** Extracted data follows **

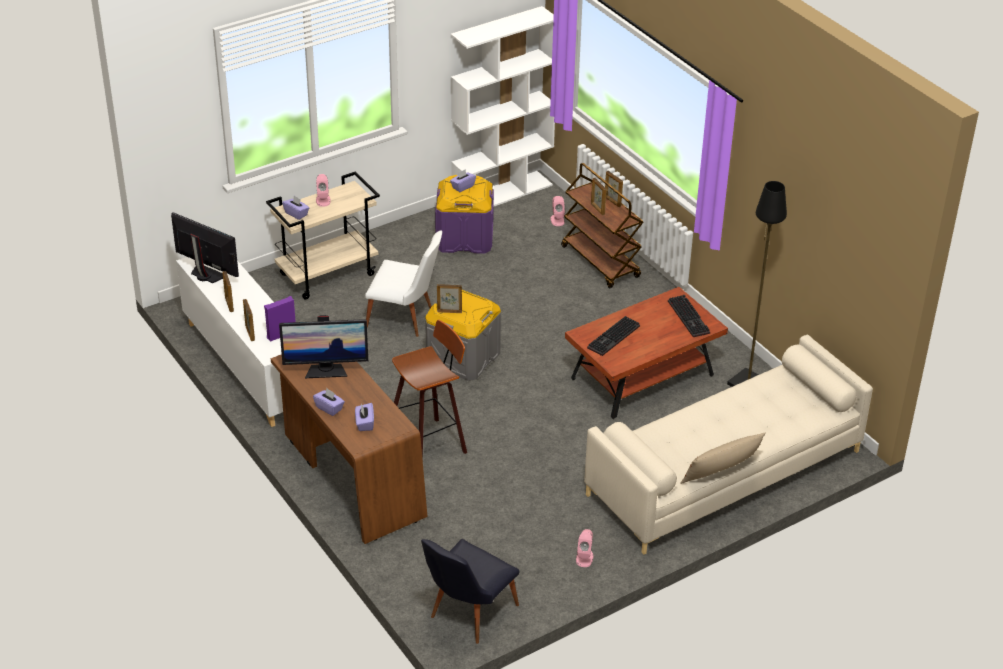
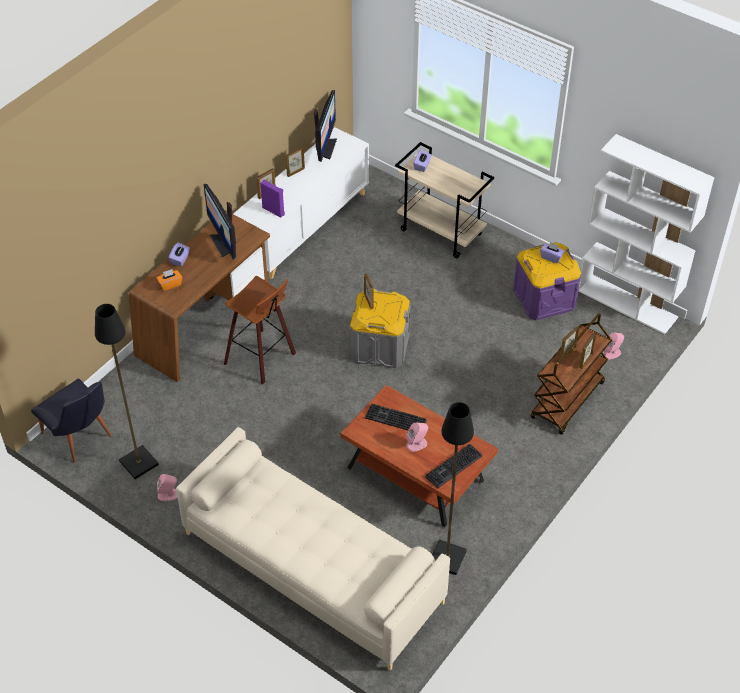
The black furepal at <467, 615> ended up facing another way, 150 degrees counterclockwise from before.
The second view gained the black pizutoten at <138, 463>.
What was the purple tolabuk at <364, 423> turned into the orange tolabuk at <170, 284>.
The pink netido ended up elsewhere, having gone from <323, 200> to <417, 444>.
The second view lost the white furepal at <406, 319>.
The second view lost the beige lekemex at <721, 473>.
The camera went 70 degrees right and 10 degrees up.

** End of Extracted data **
** Extracted data follows **

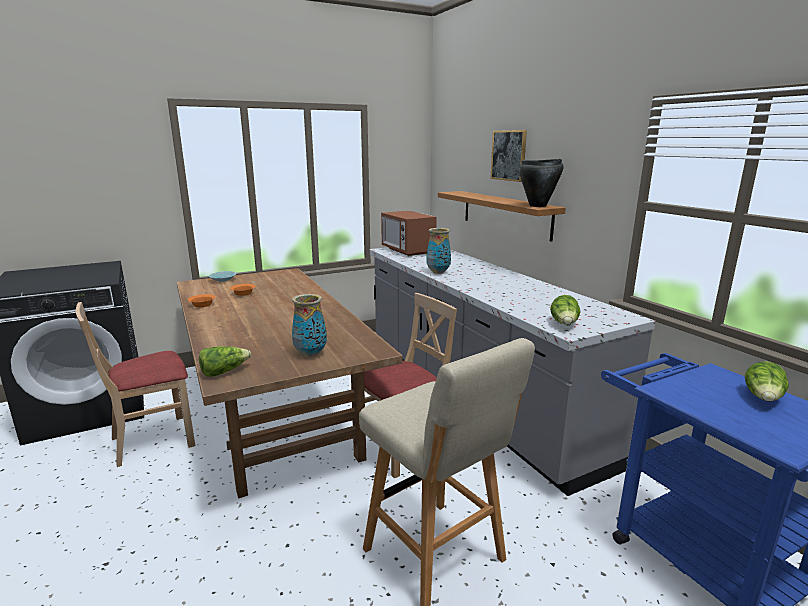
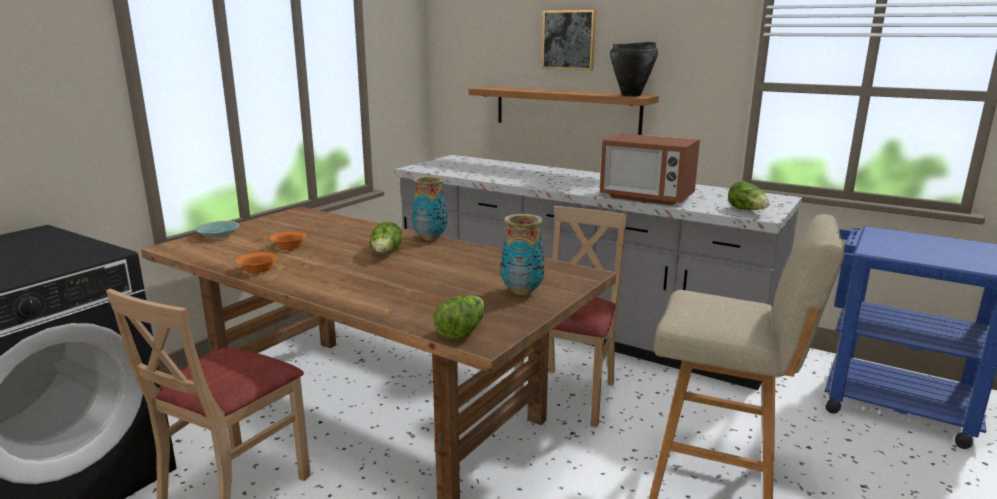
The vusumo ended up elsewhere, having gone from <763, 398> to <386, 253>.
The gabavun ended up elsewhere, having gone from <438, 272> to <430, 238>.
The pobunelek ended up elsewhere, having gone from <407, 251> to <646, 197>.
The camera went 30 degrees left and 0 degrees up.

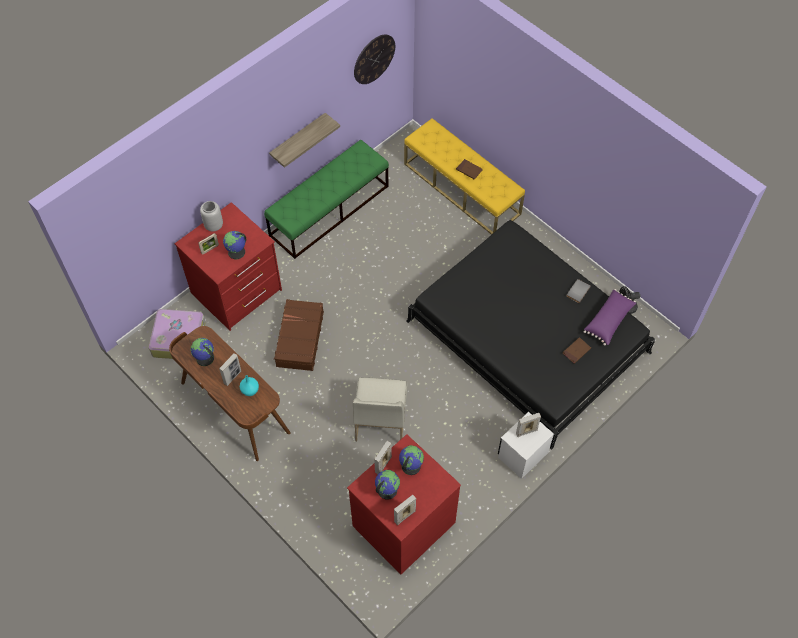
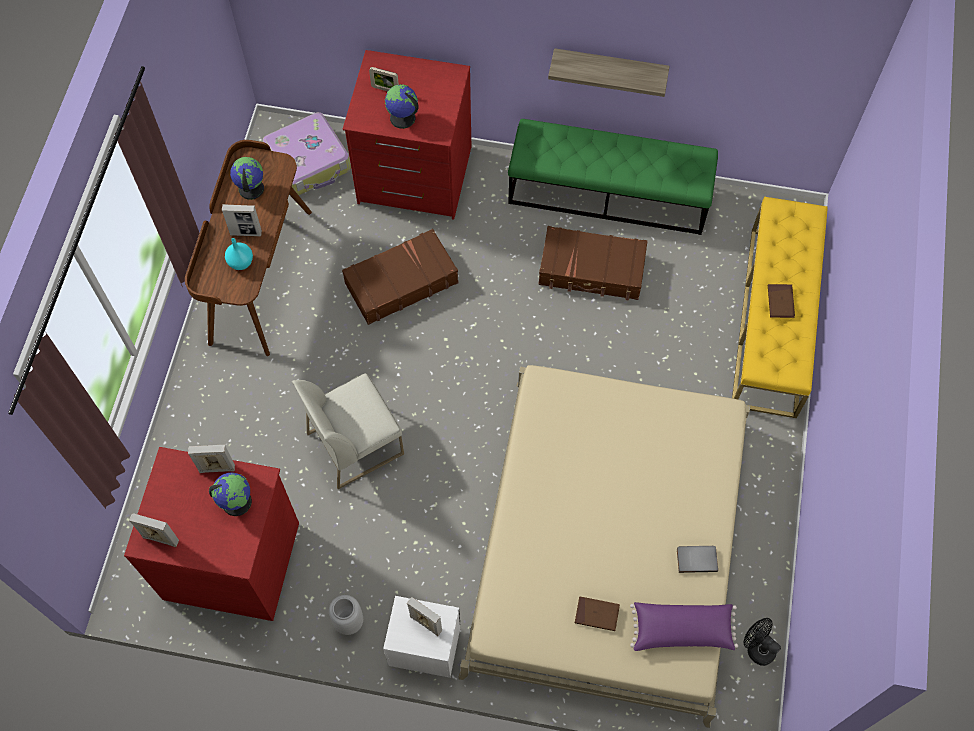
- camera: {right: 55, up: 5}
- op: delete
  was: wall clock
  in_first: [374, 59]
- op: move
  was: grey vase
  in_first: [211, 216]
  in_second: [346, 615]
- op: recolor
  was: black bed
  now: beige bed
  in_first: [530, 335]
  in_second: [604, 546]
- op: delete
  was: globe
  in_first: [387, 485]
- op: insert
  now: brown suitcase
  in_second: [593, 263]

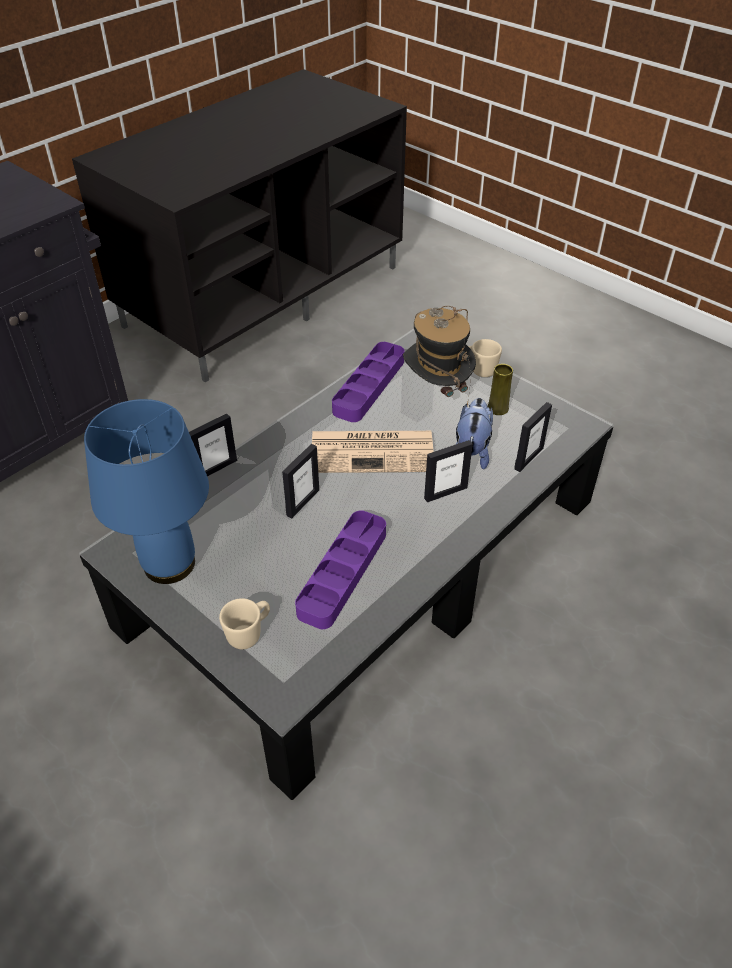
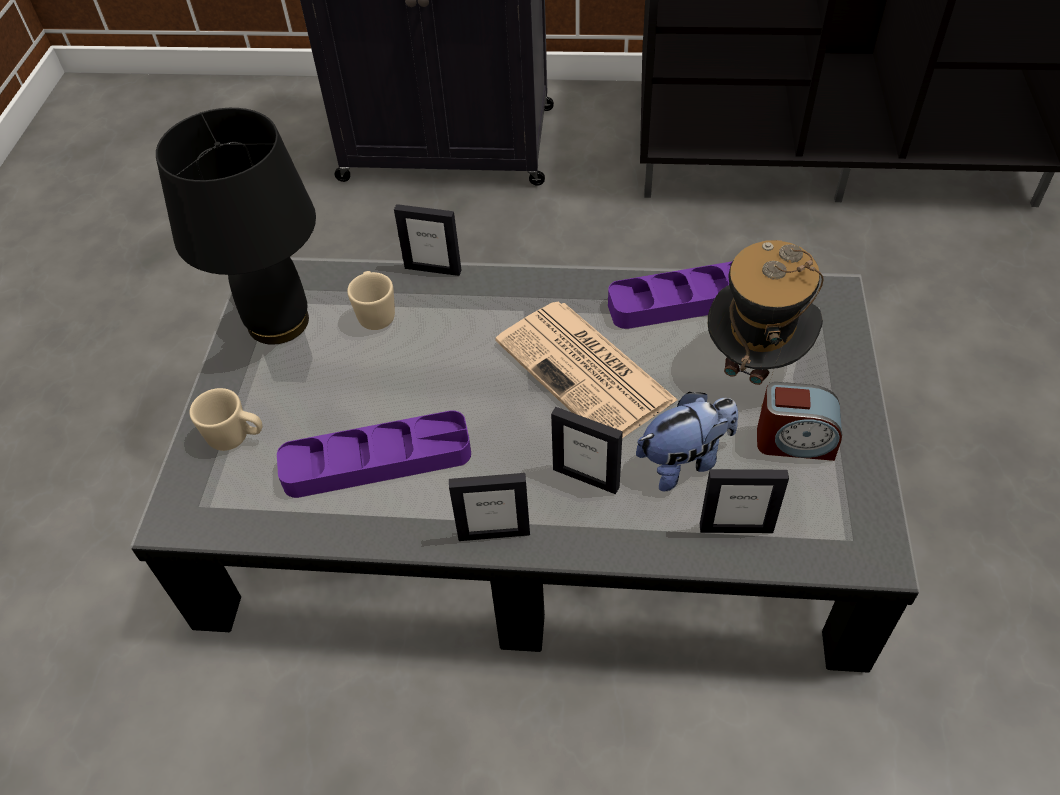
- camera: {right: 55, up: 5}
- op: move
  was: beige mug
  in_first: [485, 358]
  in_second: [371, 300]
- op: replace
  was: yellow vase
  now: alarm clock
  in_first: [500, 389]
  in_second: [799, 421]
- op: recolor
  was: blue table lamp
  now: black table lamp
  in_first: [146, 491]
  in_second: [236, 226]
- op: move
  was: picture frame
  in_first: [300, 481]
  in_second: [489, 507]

** End of Extracted data **

Required work: Beginning at the line with "now: beige bed" and stopping after the line with "now: brown suitcase", please write out every line of the data above exactly and nothing else.

Problem solution:
  now: beige bed
  in_first: [530, 335]
  in_second: [604, 546]
- op: delete
  was: globe
  in_first: [387, 485]
- op: insert
  now: brown suitcase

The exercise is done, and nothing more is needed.